Šetkić started a YouTube channel in 2007 (at age 8) and in 2013 uploaded a video of her cover of Eddie Van Halen's guitar solo Eruption. Within a week, this video was seen four million times and in the following two years had been watched eleven million times.

In 2014 she uploaded a cover of Pink Floyd's Comfortably Numb which on an interview with Rick Beato, David Gilmour himself acknowledged "The best one I heard was spotted one on YouTube, I didn't write down who it was but it was a girl of about 13 and she was knocking through Comfortably Numb like not half bad actually".

In the same year, she took up Antonio Vivaldi's third movement, "Presto", from the Concerto No. 2 in G minor, op. 8, RV 315, better known as the Summer of Four Seasons (the piece was adapted for the electric guitar by Patrick Rondat in 1996). In March 2015, she played Through the Fire and Flames, by the British band DragonForce.
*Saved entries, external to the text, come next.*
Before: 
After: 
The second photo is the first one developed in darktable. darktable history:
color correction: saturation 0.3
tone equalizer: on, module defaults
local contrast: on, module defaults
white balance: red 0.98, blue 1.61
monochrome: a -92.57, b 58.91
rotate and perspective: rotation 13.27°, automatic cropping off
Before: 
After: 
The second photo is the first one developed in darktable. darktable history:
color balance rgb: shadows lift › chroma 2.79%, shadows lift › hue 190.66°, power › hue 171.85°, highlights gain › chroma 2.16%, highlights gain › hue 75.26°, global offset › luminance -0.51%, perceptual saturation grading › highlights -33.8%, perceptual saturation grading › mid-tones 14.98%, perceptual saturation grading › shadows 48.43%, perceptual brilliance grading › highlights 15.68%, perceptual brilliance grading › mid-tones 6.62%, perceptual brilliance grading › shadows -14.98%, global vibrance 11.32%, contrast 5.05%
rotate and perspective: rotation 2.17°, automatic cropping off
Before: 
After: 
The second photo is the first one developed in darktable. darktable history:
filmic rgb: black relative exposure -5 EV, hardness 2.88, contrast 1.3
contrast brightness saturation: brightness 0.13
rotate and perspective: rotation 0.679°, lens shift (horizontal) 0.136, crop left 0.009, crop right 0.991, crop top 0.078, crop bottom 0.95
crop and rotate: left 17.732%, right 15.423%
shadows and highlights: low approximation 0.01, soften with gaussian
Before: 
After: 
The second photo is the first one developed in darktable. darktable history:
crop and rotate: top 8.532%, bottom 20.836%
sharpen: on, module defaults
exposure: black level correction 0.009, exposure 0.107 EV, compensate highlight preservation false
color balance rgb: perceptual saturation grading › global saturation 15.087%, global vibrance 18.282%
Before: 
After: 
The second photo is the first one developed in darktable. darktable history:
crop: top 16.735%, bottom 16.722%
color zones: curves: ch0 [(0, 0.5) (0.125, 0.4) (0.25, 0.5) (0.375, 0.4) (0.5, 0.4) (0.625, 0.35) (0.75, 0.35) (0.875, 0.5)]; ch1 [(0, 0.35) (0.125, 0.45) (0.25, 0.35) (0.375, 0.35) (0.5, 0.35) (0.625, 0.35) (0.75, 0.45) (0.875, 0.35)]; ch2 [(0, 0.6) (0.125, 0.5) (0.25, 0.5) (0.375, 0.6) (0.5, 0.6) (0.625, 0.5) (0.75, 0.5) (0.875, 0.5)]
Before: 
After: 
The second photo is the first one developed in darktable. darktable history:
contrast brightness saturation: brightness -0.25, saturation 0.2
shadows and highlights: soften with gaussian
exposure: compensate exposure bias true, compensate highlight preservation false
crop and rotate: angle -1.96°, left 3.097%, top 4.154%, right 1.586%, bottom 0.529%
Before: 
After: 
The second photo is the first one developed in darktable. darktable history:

By early 2016, her videos had received a total of about sixty million visits. and in 2017 she rated #217 (Top 36%) on the list of French YouTubers based on the number of subscribers and rated #265 (Top 44%) on the list of French YouTubers based on the number of YouTube hits. Šetkić became a featured artist of the French guitar manufacturer Vigier Guitars, and her playing has been noticed by bassist Wolfgang Van Halen.

Šetkić did not upload any new videos between August 2016 and August 2023, but by 2023 she had amassed a total of over 204 million views. On 31 August 2023, after a hiatus of 7 years a new video was uploaded to her YouTube channel, a music video for the song "What’s Wrong With Me?" by the band Spin Twice, for whom she plays guitar.